中銀、自動車部品メーカーの輸入代金決済に新たな仕組みを導入

(アルゼンチン)

ブエノスアイレス発

2022年06月30日

アルゼンチン中央銀行は6月16日、中銀通達A7528PDFファイル(外部サイトへ、新しいウィンドウで開きます)を公布し、国内生産する自動車メーカーが、自動車部品を国内生産するサプライヤーに対して原材料に係る輸入代金決済用外貨の枠を融通できる仕組みを導入した。

中銀通達A7466により、2022年3月に導入された資本取引規制は、輸入申告(SIMIの申請)にA、Bの2つのカテゴリーを設けた(2022年3月14日記事参照)。
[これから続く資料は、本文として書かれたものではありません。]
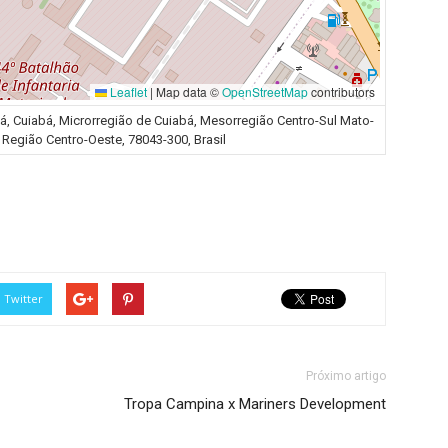
Leaflet
|
Map data ©
OpenStreetMap
contributors
á, Cuiabá, Microrregião de Cuiabá, Mesorregião Centro-Sul Mato-
Região Centro-Oeste, 78043-300, Brasil
Twitter
Próximo artigo
Tropa Campina x Mariners Development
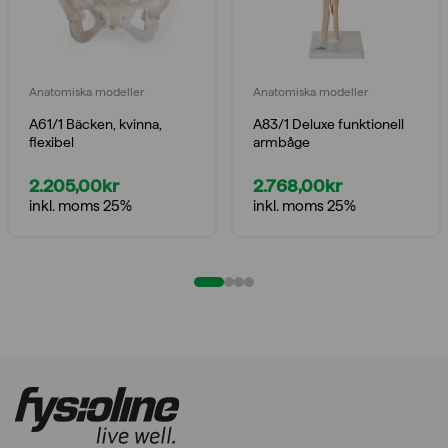
Anatomiska modeller
Anatomiska modeller
A61/1 Bäcken, kvinna,
A83/1 Deluxe funktionell
flexibel
armbåge
2.205,00
kr
2.768,00
kr
inkl. moms 25%
inkl. moms 25%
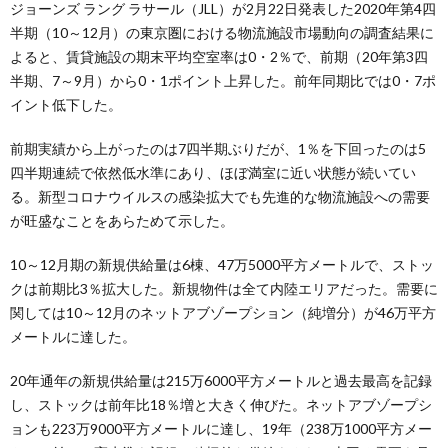
ジョーンズ ラング ラサール（JLL）が2月22日発表した2020年第4四
半期（10～12月）の東京圏における物流施設市場動向の調査結果に
よると、賃貸施設の期末平均空室率は0・2％で、前期（20年第3四
半期、7～9月）から0・1ポイント上昇した。前年同期比では0・7ポ
イント低下した。
前期実績から上がったのは7四半期ぶりだが、1％を下回ったのは5
四半期連続で依然低水準にあり、ほぼ満室に近い状態が続いてい
る。新型コロナウイルスの感染拡大でも先進的な物流施設への需要
が旺盛なことをあらためて示した。
10～12月期の新規供給量は6棟、47万5000平方メートルで、ストッ
クは前期比3％拡大した。新規物件は全て内陸エリアだった。需要に
関しては10～12月のネットアブゾープション（純増分）が46万平方
メートルに達した。
20年通年の新規供給量は215万6000平方メートルと過去最高を記録
し、ストックは前年比18％増と大きく伸びた。ネットアブゾープシ
ョンも223万9000平方メートルに達し、19年（238万1000平方メー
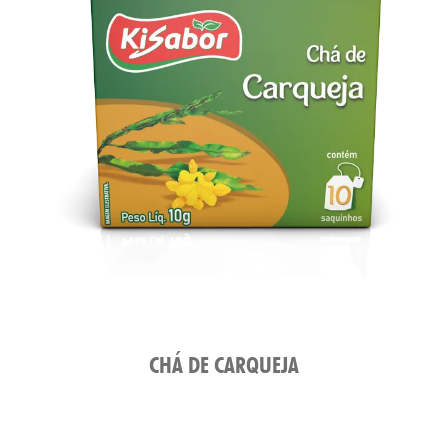
CHÁ DE CARQUEJA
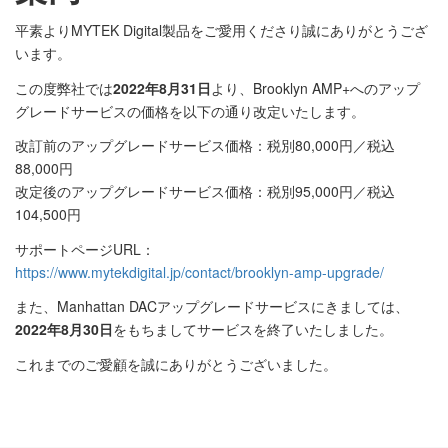
平素よりMYTEK Digital製品をご愛用くださり誠にありがとうござ
います。
この度弊社では
2022年8月31日
より、Brooklyn AMP+へのアップ
グレードサービスの価格を以下の通り改定いたします。
改訂前のアップグレードサービス価格：税別80,000円／税込
88,000円
改定後のアップグレードサービス価格：税別95,000円／税込
104,500円
サポートページURL：
https://www.mytekdigital.jp/contact/brooklyn-amp-upgrade/
また、Manhattan DACアップグレードサービスにきましては、
2022年8月30日
をもちましてサービスを終了いたしました。
これまでのご愛顧を誠にありがとうございました。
カテゴリーAは、2020年の輸入実績額の170%と2021年の輸入実績額の105%のいずれか少ない方が上限で、輸入代金の送金は通関後に行う。カテゴリーAの上限を超える輸入は、カテゴリーBに分類され、輸入代金の送金は通関から180日後以降となっている。その結果、カテゴリーAの上限を超える与信取引に対応できない自動車部品メーカーが輸入困難になる問題が生じ、自動車業界は中銀に対して改善を申し入れていた。
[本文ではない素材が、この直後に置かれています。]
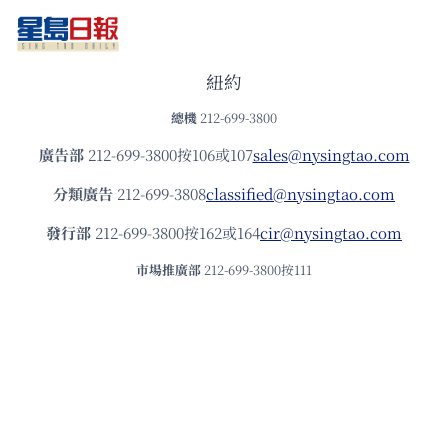
紐約
總機
212-699-3800
廣告部
212-699-3800按106或107
sales@nysingtao.com
分類廣告
212-699-3808
classified@nysingtao.com
發⾏部
212-699-3800按162或164
cir@nysingtao.com
市場推廣部
212-699-3800按111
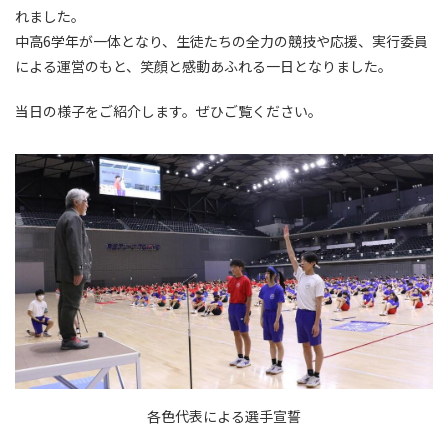
れました。
中高6学年が一体となり、生徒たちの全力の競技や応援、実行委員
による運営のもと、笑顔と感動あふれる一日となりました。
当日の様子をご紹介します。ぜひご覧ください。
各色代表による選手宣誓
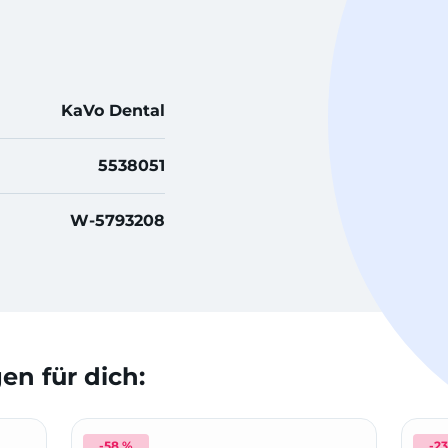
KaVo Dental
5538051
W-5793208
n für dich:
-58 %
-2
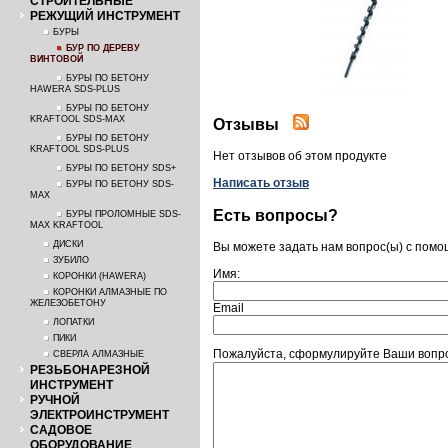
СТРОИТЕЛЬНЫЕ
РЕЖУЩИЙ ИНСТРУМЕНТ
БУРЫ
БУР ПО ДЕРЕВУ
ВИНТОВОЙ
БУРЫ ПО БЕТОНУ
HAWERA SDS-PLUS
БУРЫ ПО БЕТОНУ
KRAFTOOL SDS-MAX
Отзывы
БУРЫ ПО БЕТОНУ
KRAFTOOL SDS-PLUS
Нет отзывов об этом продукте
БУРЫ ПО БЕТОНУ SDS+
Написать отзыв
БУРЫ ПО БЕТОНУ SDS-
MAX
Есть вопросы?
БУРЫ ПРОЛОМНЫЕ SDS-
MAX KRAFTOOL
ДИСКИ
Вы можете задать нам вопрос(ы) с пом
ЗУБИЛО
Имя:
КОРОНКИ (HAWERA)
КОРОНКИ АЛМАЗНЫЕ ПО
ЖЕЛЕЗОБЕТОНУ
Email
ЛОПАТКИ
ПИКИ
Пожалуйста, сформулируйте Ваши вопро
СВЕРЛА АЛМАЗНЫЕ
РЕЗЬБОНАРЕЗНОЙ
ИНСТРУМЕНТ
РУЧНОЙ
ЭЛЕКТРОИНСТРУМЕНТ
САДОВОЕ
ОБОРУДОВАНИЕ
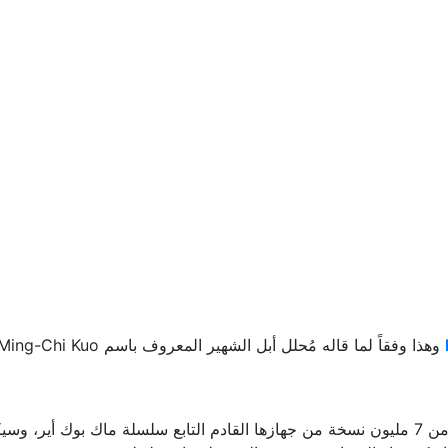
قد اعتقَد Ming-Chi Kuo أن شركة أبل ستعمل على شحن ما يقارب من 7 مليون نسخة من جهازها القاد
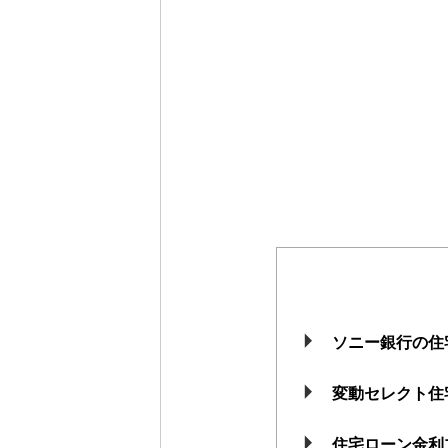
ソニー銀行の住
変動セレクト住
住宅ローン金利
新たな仕組みでは、国内生産する自動車メーカーが持つ外貨の枠を、自社のサプライヤーに融通することができる。自動車メーカーの申請に基づき、中銀が「自動車および自動車部品の国内生産に必要な財の輸入に係る融資証明書」を発行し、自動車メーカーは、自社のサプライヤーにその全部、あるいは一部を使わせることができる。

サプライヤー側の条件は、通関から180日後以降の支払いとなるカテゴリーBのSIMIの申請を抱えていること、同証明書および当該輸入が自動車部品の国内製造に使用されることについての宣誓供述書を取引銀行に提出すること、とされている。
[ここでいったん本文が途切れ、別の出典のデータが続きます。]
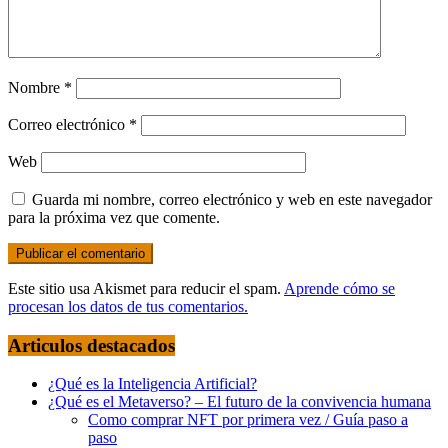
Nombre
*
Correo electrónico
*
Web
Guarda mi nombre, correo electrónico y web en este navegador
para la próxima vez que comente.
Este sitio usa Akismet para reducir el spam.
Aprende cómo se
procesan los datos de tus comentarios.
Articulos destacados
¿Qué es la Inteligencia Artificial?
¿Qué es el Metaverso? – El futuro de la convivencia humana
Como comprar NFT por primera vez / Guía paso a
paso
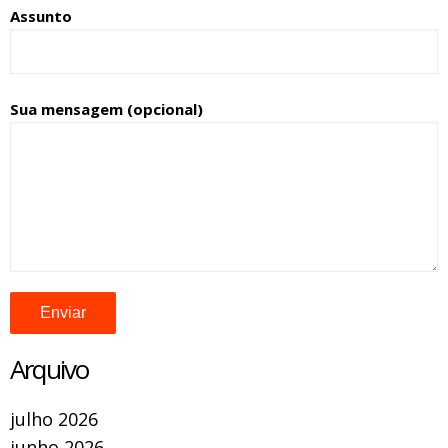
Assunto
Sua mensagem (opcional)
Arquivo
julho 2026
junho 2026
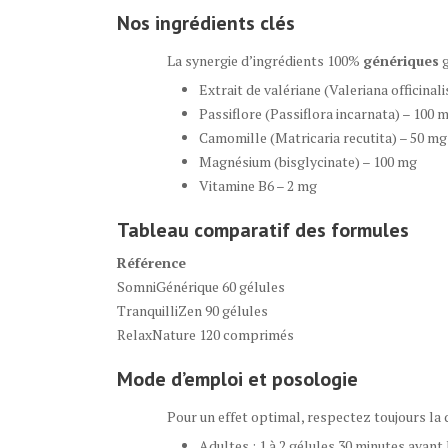
Nos ingrédients clés
La synergie d’ingrédients 100%
génériques
g
Extrait de valériane (Valeriana officinal
Passiflore (Passiflora incarnata) – 100 
Camomille (Matricaria recutita) – 50 mg
Magnésium (bisglycinate) – 100 mg
Vitamine B6 – 2 mg
Tableau comparatif des formules
Référence
SomniGénérique 60 gélules
TranquilliZen 90 gélules
RelaxNature 120 comprimés
Mode d’emploi et posologie
Pour un effet optimal, respectez toujours la 
Adultes : 1 à 2 gélules 30 minutes avant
6月24日付の現地オンラインメディア「iProfesional」によれば、運用開始には中銀による規則の策定を待つ必要があるとしている。

また、中銀通達A7528は、通関から180暦日を待たずに輸入代金の支払いが可能な医薬品、医薬品原材料の対象品目を追加したほか、海外に居住する年金受給者が自身の名義で送金できる金額を、過去30日暦日に受け取った年金に限定する旨も定めた。